2021.09.14
「一騎の好物を教えてよ」
「俺の?」
知ってなにか得をするんだろうか。ロゴを貼り付けた窓のそばに座った来主が俺の動きを追う。首と顔をこちらに向けながら、不思議な感触を知りたいと言うので用意したメロンソーダの表面を指で撫で、なにかの道を作っている。
「そう。君達の情報は皆城総士に与えてもらったけれど、一騎はなにを気に入っているかを彼は知らなかったから。だったら俺が聞いてもいいんじゃないかと思ってさ」
「食べ物でないといけないのか」
「うーん。一騎カレーをもらったから、せっかくなら同系統の好奇心を満たしてみたいじゃない?」
そういうものか。頷きで閉じた瞼を開くと、片肘を付いた来主の前に移動していた。ちょうど、総士と話した時と逆の格好になっている。
「なんでも食うようにしてたから、あんまり、得意とか苦手とか、今はないかな」
「一人の食事も?」
「一人……で食べる想像が、できない」
「もしかして、一騎だけで食べるって、ないの?」
「学校ではクラスメイトがいるし、家でも、朝晩父さんと食卓についてるから……」
窓の向こうから差し込む光が、水だけを入れたグラスの影を不思議な色で満たす。虹色、というほど濃くもない、水で溶かしたような色の中で、唯一俺と来主だけが鮮やかでいる。
夢だ。これは。だって来主と直接話したとき、俺の目にはこいつの髪の色さえうつらなかった。薄茶色のような、グラウンドのすみに生えた雑草よりもあいまいな色だって、ようやく。

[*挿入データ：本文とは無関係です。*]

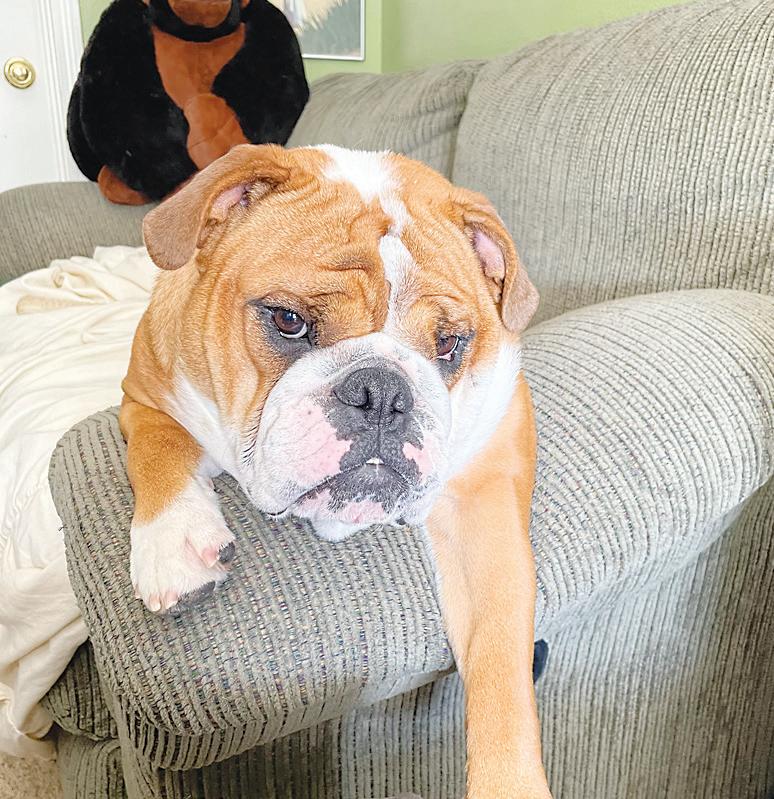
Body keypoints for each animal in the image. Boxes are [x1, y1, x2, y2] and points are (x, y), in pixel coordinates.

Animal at [121, 143, 550, 798]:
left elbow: (502, 666)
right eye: (288, 321)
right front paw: (174, 542)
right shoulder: (141, 393)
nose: (383, 393)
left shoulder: (485, 501)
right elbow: (158, 444)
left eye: (448, 344)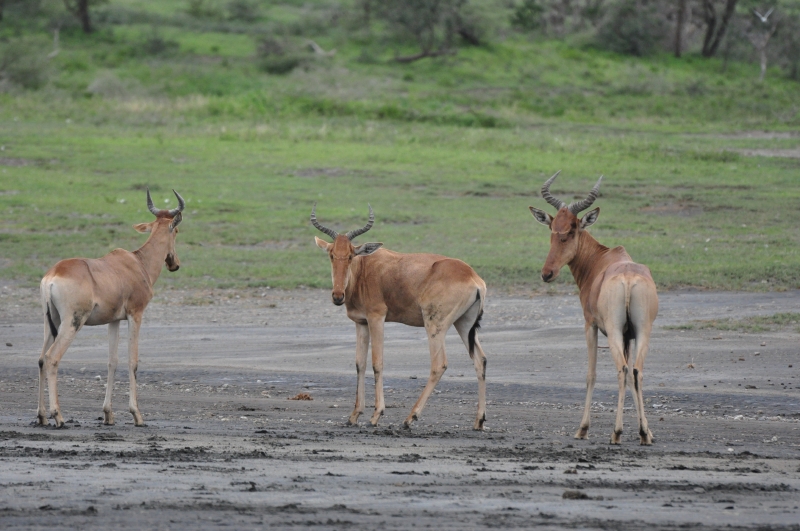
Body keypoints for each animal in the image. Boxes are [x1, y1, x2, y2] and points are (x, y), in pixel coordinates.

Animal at [36, 189, 185, 428]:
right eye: (177, 230)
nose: (175, 264)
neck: (136, 263)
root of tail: (53, 275)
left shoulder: (114, 320)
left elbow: (112, 361)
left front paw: (108, 414)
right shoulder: (136, 314)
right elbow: (133, 361)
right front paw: (137, 415)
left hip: (51, 321)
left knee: (41, 359)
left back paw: (41, 416)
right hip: (72, 322)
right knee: (51, 358)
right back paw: (58, 416)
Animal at [311, 204, 488, 430]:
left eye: (351, 255)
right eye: (332, 254)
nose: (337, 296)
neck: (365, 269)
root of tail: (473, 278)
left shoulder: (377, 318)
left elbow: (377, 362)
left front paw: (376, 415)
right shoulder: (361, 323)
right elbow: (360, 364)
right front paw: (354, 415)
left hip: (435, 324)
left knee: (439, 364)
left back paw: (410, 418)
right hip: (464, 324)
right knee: (480, 360)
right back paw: (479, 420)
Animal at [528, 172, 659, 445]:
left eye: (572, 229)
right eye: (552, 228)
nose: (547, 273)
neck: (601, 260)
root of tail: (628, 279)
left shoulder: (591, 325)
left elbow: (591, 374)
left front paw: (583, 429)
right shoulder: (629, 335)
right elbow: (632, 377)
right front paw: (647, 431)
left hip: (613, 331)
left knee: (621, 369)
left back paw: (616, 433)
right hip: (643, 330)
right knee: (636, 370)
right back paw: (642, 434)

「そっか。そういう当たり前の中に、君は生きているんだね」
言って、立ち上がる。メロンソーダはすっかり空だ。迎えを見つけたのか、ガラス向こうを見上げる瞳からは、もう、真正面から睨んだ時の迷いは消えている。
「もう、いいのか」
「まだまだ知りたいから行くんだよ。答え合わせは次の子に残してあげないと」
立ち上がって、隣に行こうとする俺を制するように手のひらを向けられる。あからさまな拒絶に、別れの時間が近付いているのだと悟った。この夢から覚めれば、もう二度と会えないのだろう。
「ねえ、俺がしてみたいこと、見つかったよ。聞く?」
「ああ」
「一騎に、一緒に食べると楽しいって思ってもらえる相手になること」
だと言うのに「次に会うまでに」と言い残した男が、今目の前にいる。そうして再び消えようとしている。
歩こうとしても足が重い。薄まった楽園が形をなくしていく。覚める。夢が。俺はどこで眠っていたんだっけ。
「今度会えたら、一緒に食事をしようね」
もちろんだ。頷いたのだけれど、彼に届いていただろうか。